Regulation and the share economy

2013-06-16 2 min read

    The past few years have seen the rise of the share economy with companies such as AirBnB, Sidecar, Lyft, and TaskRabbit seeing massive growth. Unfortunately, they’re getting significant opposition from government and the entrenched special interest groups. Most of the pushback is under the guise of consumer safety and that regulations exist to protect the consumer.

    Regulation is necessary when there’s an information asymmetry between a service provider and a consumer. In such cases, regulations help bridge that information gap and make the consumer more comfortable making the transaction. But the internet has been chipping away at this gap by building communities where people can share reviews and experiences. Yelp, Angie’s List, and Google are the largest of these traditional review sites but reviews are starting to appear everywhere that money is changing hands. Ecommerce sites offer reviews and ratings of the products they’re selling. The share economy companies self-regulate by offering communities with well thought out rating systems. Without well functioning communities they wouldn’t survive.
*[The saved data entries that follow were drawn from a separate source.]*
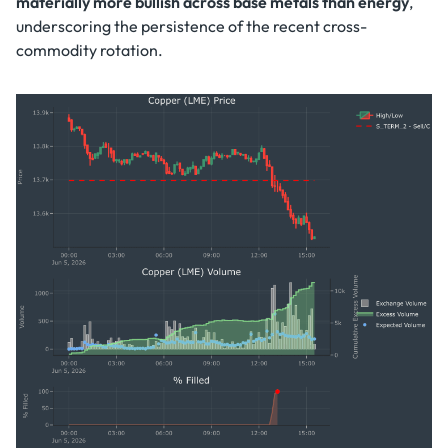
materially more bullish across base metals than energy
,
underscoring the persistence of the recent cross-
commodity rotation.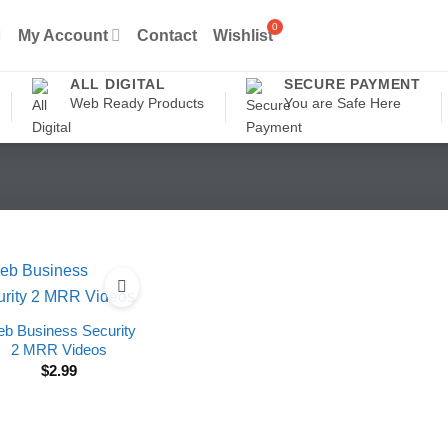
My Account
Contact
Wishlist
ALL DIGITAL
SECURE PAYMENT
Web Ready Products
You are Safe Here
b Business Security
2 MRR Videos
$
2.99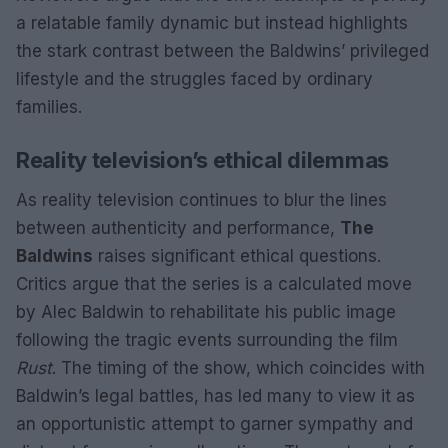
a relatable family dynamic but instead highlights
the stark contrast between the Baldwins’ privileged
lifestyle and the struggles faced by ordinary
families.
Reality television’s ethical dilemmas
As reality television continues to blur the lines
between authenticity and performance,
The
Baldwins
raises significant ethical questions.
Critics argue that the series is a calculated move
by Alec Baldwin to rehabilitate his public image
following the tragic events surrounding the film
Rust
. The timing of the show, which coincides with
Baldwin’s legal battles, has led many to view it as
an opportunistic attempt to garner sympathy and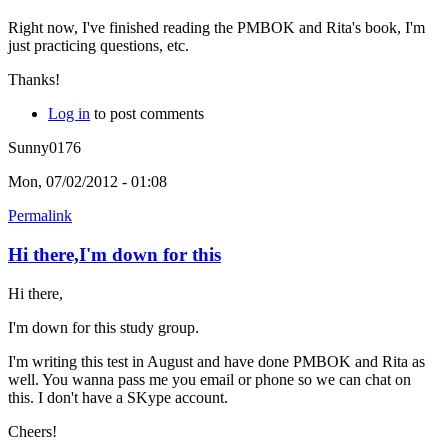
Right now, I've finished reading the PMBOK and Rita's book, I'm
just practicing questions, etc.
Thanks!
Log in
to post comments
Sunny0176
Mon, 07/02/2012 - 01:08
Permalink
Hi there,I'm down for this
Hi there,
I'm down for this study group.
I'm writing this test in August and have done PMBOK and Rita as
well. You wanna pass me you email or phone so we can chat on
this. I don't have a SKype account.
Cheers!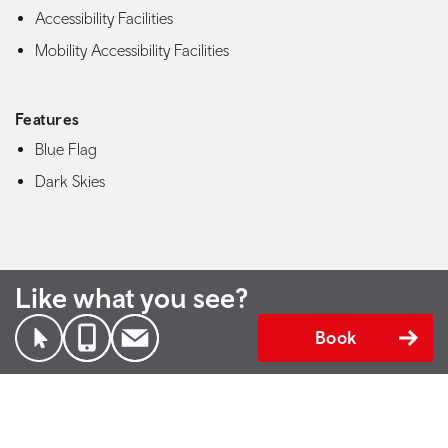
Accessibility Facilities
Mobility Accessibility Facilities
Features
Blue Flag
Dark Skies
Like what you see?
Book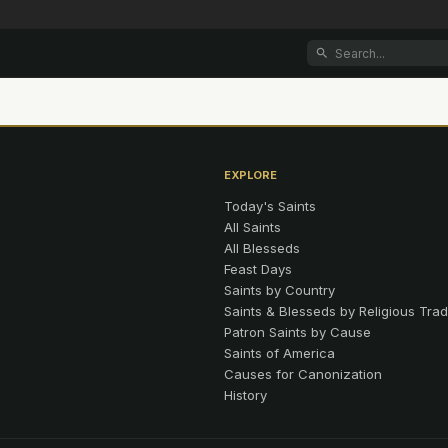
EXPLORE
Today's Saints
All Saints
All Blesseds
Feast Days
Saints by Country
Saints & Blesseds by Religious Trad
Patron Saints by Cause
Saints of America
Causes for Canonization
History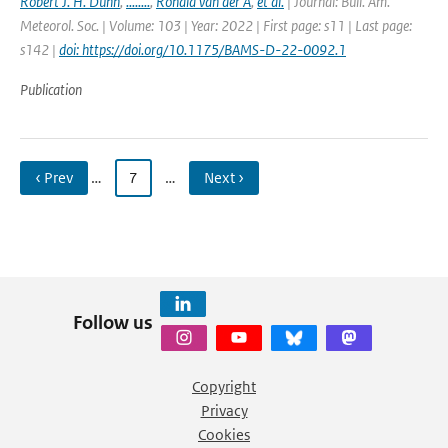
Robert J. H. Dunn
,
........
,
Ronald van der A
,
et al.
| Journal: Bull. Am.
Meteorol. Soc. | Volume: 103 | Year: 2022 | First page: s11 | Last page:
s142 |
doi: https://doi.org/10.1175/BAMS-D-22-0092.1
Publication
‹ Prev
…
7
…
Next ›
Follow us
Copyright
Privacy
Cookies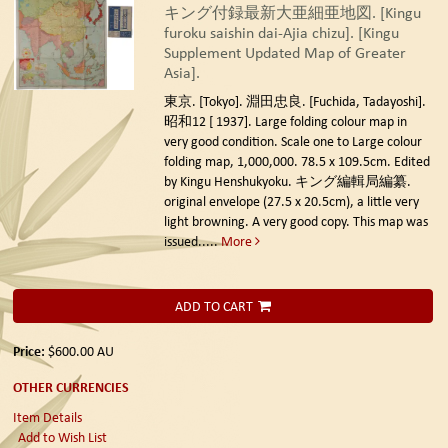
キング付録最新大亜細亜地図. [Kingu
furoku saishin dai-Ajia chizu]. [Kingu
Supplement Updated Map of Greater
Asia].
東京. [Tokyo]. 淵田忠良. [Fuchida, Tadayoshi].
昭和12 [ 1937].
Large folding colour map in
very good condition. Scale one to Large colour
folding map, 1,000,000. 78.5 x 109.5cm. Edited
by Kingu Henshukyoku. キング編輯局編纂.
original envelope (27.5 x 20.5cm), a little very
light browning. A very good copy. This map was
issued.....
More
ADD TO CART
Price:
$600.00
AU
OTHER CURRENCIES
Item Details
Add to Wish List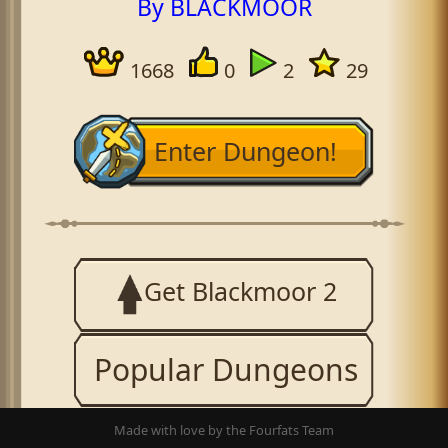
By BLACKMOOR
1668
0
2
29
Enter Dungeon!
Get Blackmoor 2
Popular Dungeons
Made with love by the Fourfats Team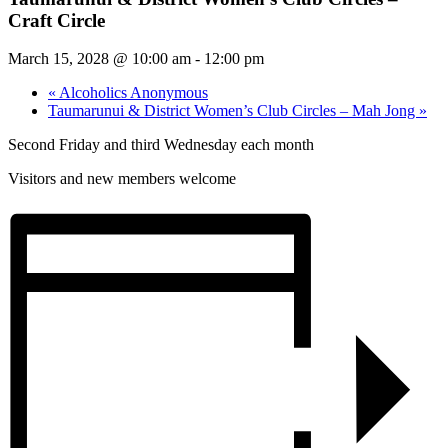
Craft Circle
March 15, 2028 @ 10:00 am
-
12:00 pm
«
Alcoholics Anonymous
Taumarunui & District Women’s Club Circles – Mah Jong
»
Second Friday and third Wednesday each month
Visitors and new members welcome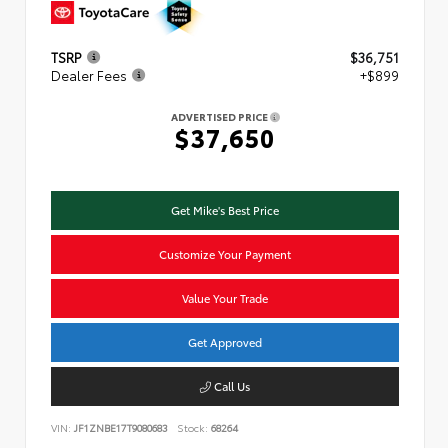
TSRP
$36,751
Dealer Fees
+$899
ADVERTISED PRICE
$37,650
Get Mike's Best Price
Customize Your Payment
Value Your Trade
Get Approved
Call Us
VIN:
JF1ZNBE17T9080683
Stock:
68264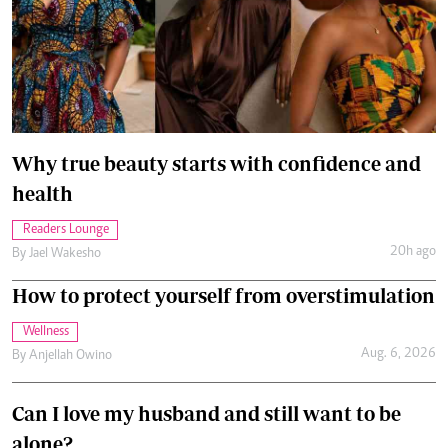
Why true beauty starts with confidence and
health
Readers Lounge
20h ago
By
Jael Wakesho
How to protect yourself from overstimulation
Wellness
Aug. 6, 2026
By
Anjellah Owino
Can I love my husband and still want to be
alone?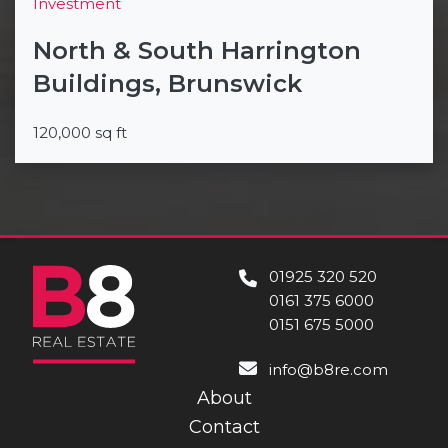
Investment
North & South Harrington
Buildings, Brunswick
120,000 sq ft
01925 320 520
0161 375 6000
0151 675 5000
info@b8re.com
About
Contact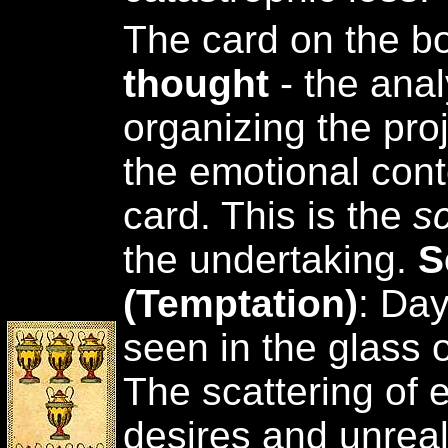
The card on the b
thought
- the anal
organizing the pro
the emotional cont
card. This is the
s
the undertaking.
S
(Temptation)
: Da
seen in the glass 
The scattering of 
desires and unreal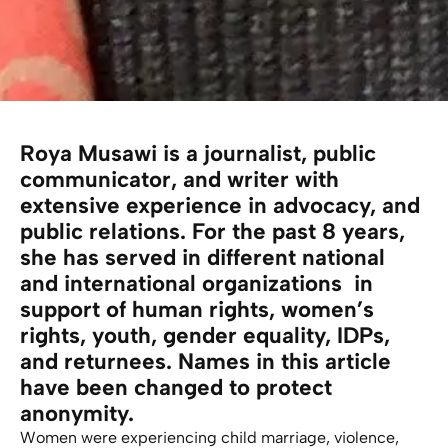
Roya Musawi is a journalist, public
communicator, and writer with
extensive experience in advocacy, and
public relations. For the past 8 years,
she has served in different national
and international organizations in
support of human rights, women’s
rights, youth, gender equality, IDPs,
and returnees. Names in this article
have been changed to protect
anonymity.
Women were experiencing child marriage, violence,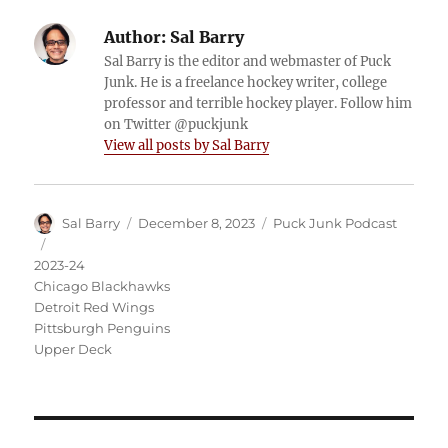
Author:
Sal Barry
Sal Barry is the editor and webmaster of Puck
Junk. He is a freelance hockey writer, college
professor and terrible hockey player. Follow him
on Twitter @puckjunk
View all posts by Sal Barry
Author
Posted
Categories
Sal Barry
December 8, 2023
Puck Junk Podcast
on
Tags
2023-24
Chicago Blackhawks
Detroit Red Wings
Pittsburgh Penguins
Upper Deck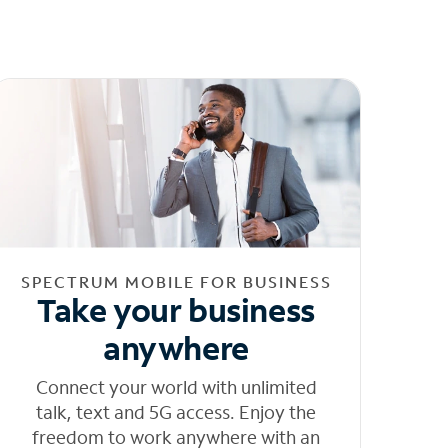
SPECTRUM MOBILE FOR BUSINESS
Take your business
anywhere
Connect your world with unlimited
talk, text and 5G access. Enjoy the
freedom to work anywhere with an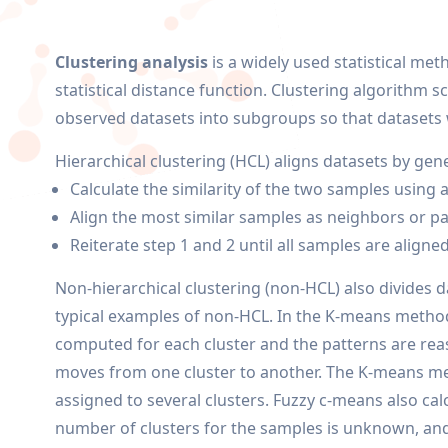
Clustering analysis
is a widely used statistical met
statistical distance function. Clustering algorithm 
observed datasets into subgroups so that datasets 
Hierarchical clustering (HCL) aligns datasets by g
Calculate the similarity of the two samples using 
Align the most similar samples as neighbors or pai
Reiterate step 1 and 2 until all samples are aligned
Non-hierarchical clustering (non-HCL) also divides 
typical examples of non-HCL. In the K-means method,
computed for each cluster and the patterns are reas
moves from one cluster to another. The K-means met
assigned to several clusters. Fuzzy c-means also cal
number of clusters for the samples is unknown, and 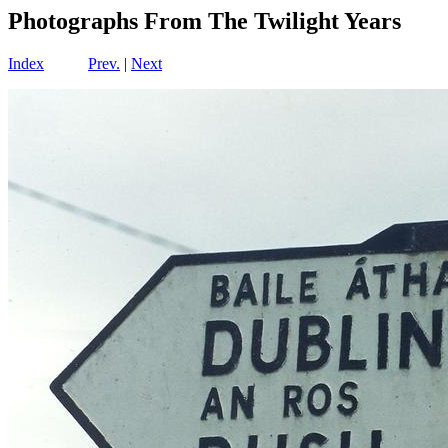
Photographs From The Twilight Years
Index
Prev.
|
Next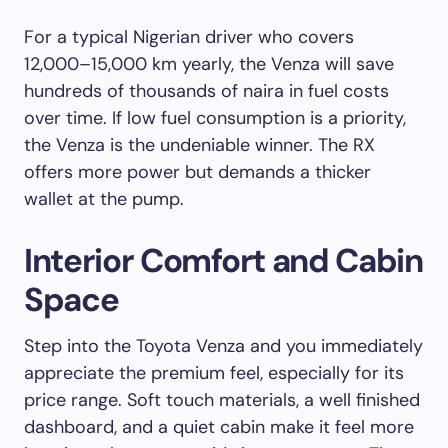
For a typical Nigerian driver who covers
12,000–15,000 km yearly, the Venza will save
hundreds of thousands of naira in fuel costs
over time. If low fuel consumption is a priority,
the Venza is the undeniable winner. The RX
offers more power but demands a thicker
wallet at the pump.
Interior Comfort and Cabin
Space
Step into the Toyota Venza and you immediately
appreciate the premium feel, especially for its
price range. Soft touch materials, a well finished
dashboard, and a quiet cabin make it feel more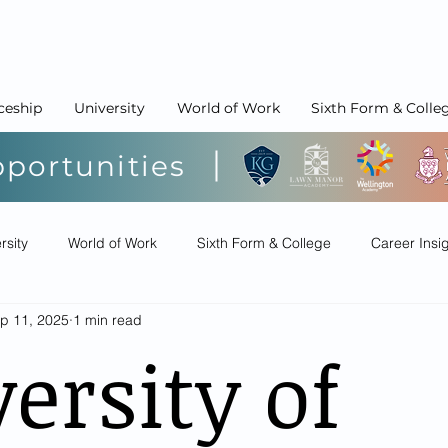
ceship
University
World of Work
Sixth Form & Colle
pportunities
rsity
World of Work
Sixth Form & College
Career Insi
p 11, 2025
1 min read
ersity of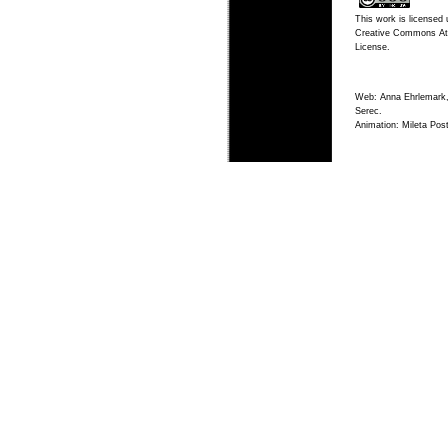
This work is licensed 
Creative Commons Att
License
.
Web: Anna Ehrlemark,
Serec.
Animation: Mileta Post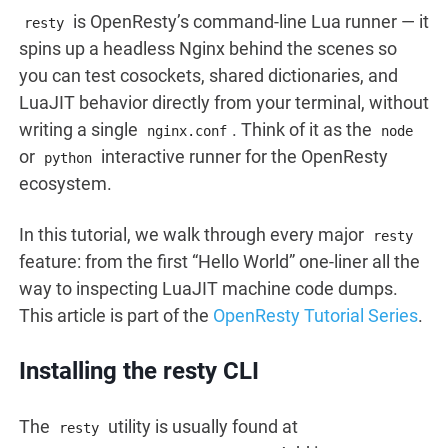
is OpenResty’s command-line Lua runner — it
resty
spins up a headless Nginx behind the scenes so
you can test cosockets, shared dictionaries, and
LuaJIT behavior directly from your terminal, without
writing a single
. Think of it as the
nginx.conf
node
or
interactive runner for the OpenResty
python
ecosystem.
In this tutorial, we walk through every major
resty
feature: from the first “Hello World” one-liner all the
way to inspecting LuaJIT machine code dumps.
This article is part of the
OpenResty Tutorial Series
.
Installing the resty CLI
The
utility is usually found at
resty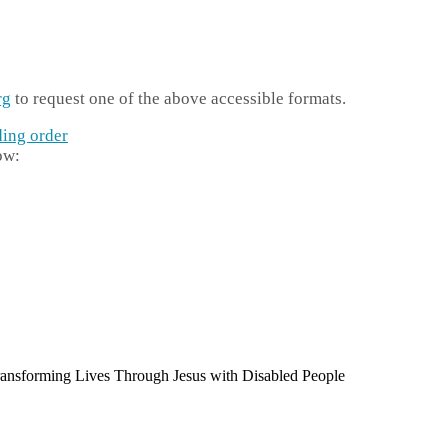
rg
to request one of the above accessible formats.
ding order
ow: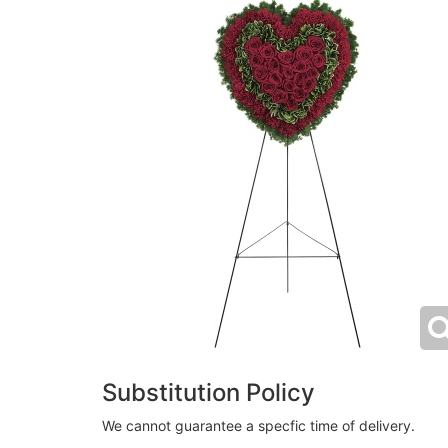
Substitution Policy
We cannot guarantee a specfic time of delivery.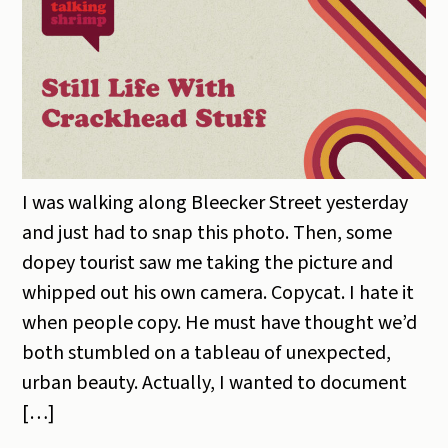
I was walking along Bleecker Street yesterday
and just had to snap this photo. Then, some
dopey tourist saw me taking the picture and
whipped out his own camera. Copycat. I hate it
when people copy. He must have thought we’d
both stumbled on a tableau of unexpected,
urban beauty. Actually, I wanted to document
[…]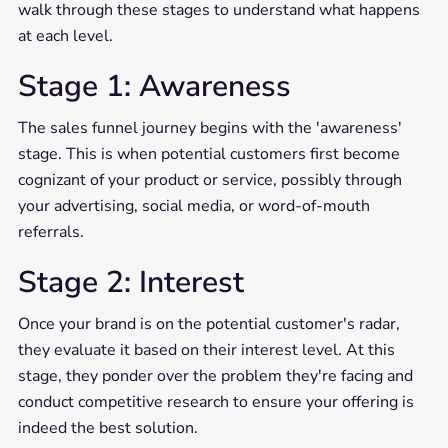
walk through these stages to understand what happens
at each level.
Stage 1: Awareness
The sales funnel journey begins with the 'awareness'
stage. This is when potential customers first become
cognizant of your product or service, possibly through
your advertising, social media, or word-of-mouth
referrals.
Stage 2: Interest
Once your brand is on the potential customer's radar,
they evaluate it based on their interest level. At this
stage, they ponder over the problem they're facing and
conduct competitive research to ensure your offering is
indeed the best solution.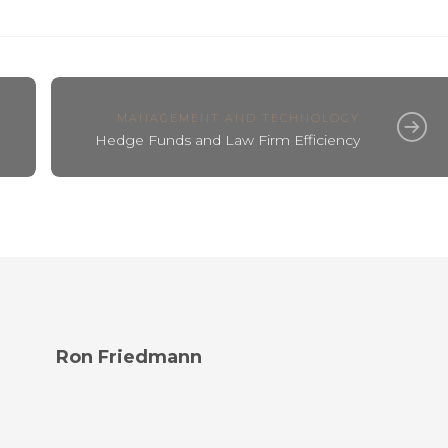
MANAGEMENT AND TECHNOLOGY
Hedge Funds and Law Firm Efficiency
Ron Friedmann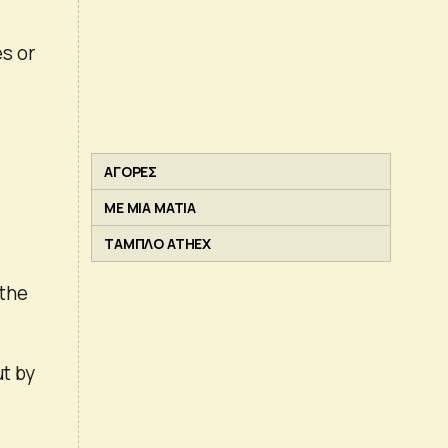
s or
ΑΓΟΡΕΣ
ΜΕ ΜΙΑ ΜΑΤΙΑ
ΤΑΜΠΛΟ ATHEX
 the
ut by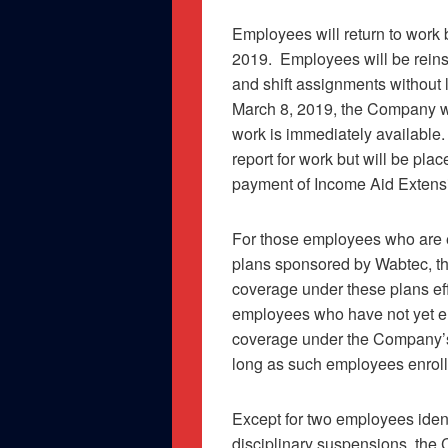
Employees will return to work
2019.
Employees will be reinsta
and shift assignments without l
March 8, 2019, the Company wi
work is immediately available.
report for work but will be pla
payment of Income Aid Extensi
For those employees who are e
plans sponsored by Wabtec, the
coverage under these plans ef
employees who have not yet enr
coverage under the Company’s 
long as such employees enroll 
Except for two employees ident
disciplinary suspensions, the 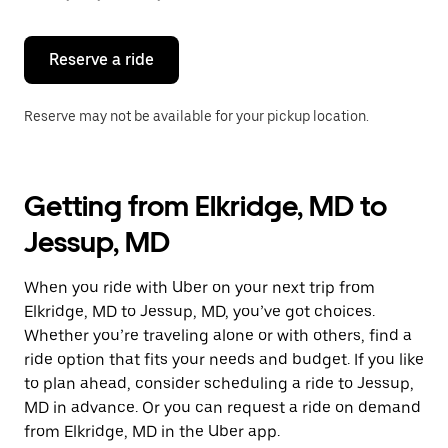
button
to
close
the
Reserve a ride
calendar.
Reserve may not be available for your pickup location.
Getting from Elkridge, MD to
Jessup, MD
When you ride with Uber on your next trip from
Elkridge, MD to Jessup, MD, you’ve got choices.
Whether you’re traveling alone or with others, find a
ride option that fits your needs and budget. If you like
to plan ahead, consider scheduling a ride to Jessup,
MD in advance. Or you can request a ride on demand
from Elkridge, MD in the Uber app.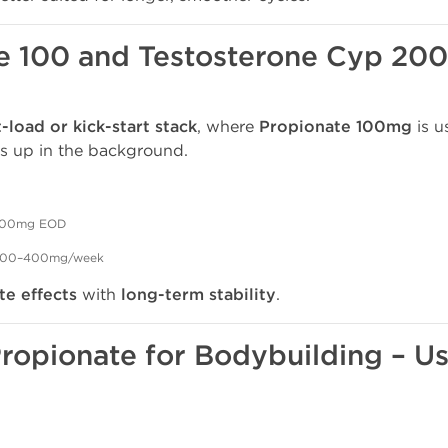
e 100 and Testosterone Cyp 20
t-load or kick-start stack
, where
Propionate 100mg
is u
s up in the background.
00mg EOD
e 200–400mg/week
e effects
with
long-term stability
.
Propionate for Bodybuilding – U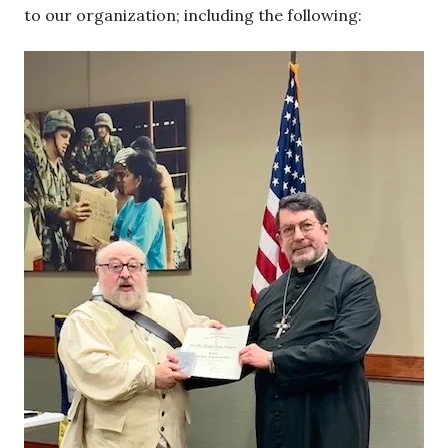
to our organization; including the following:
    Consumer safety regulations are making way for ratings and reviews. We’re replacing centralized regulatory agencies with crowdsourced, self-regulating communities. Some regulation will always be necessary, especially in places with large information asymmetries, but these places are constantly shrinking. Of course the entrenched companies are fighting these trends but they should be focused on innovating themselves rather than battling the inevitable.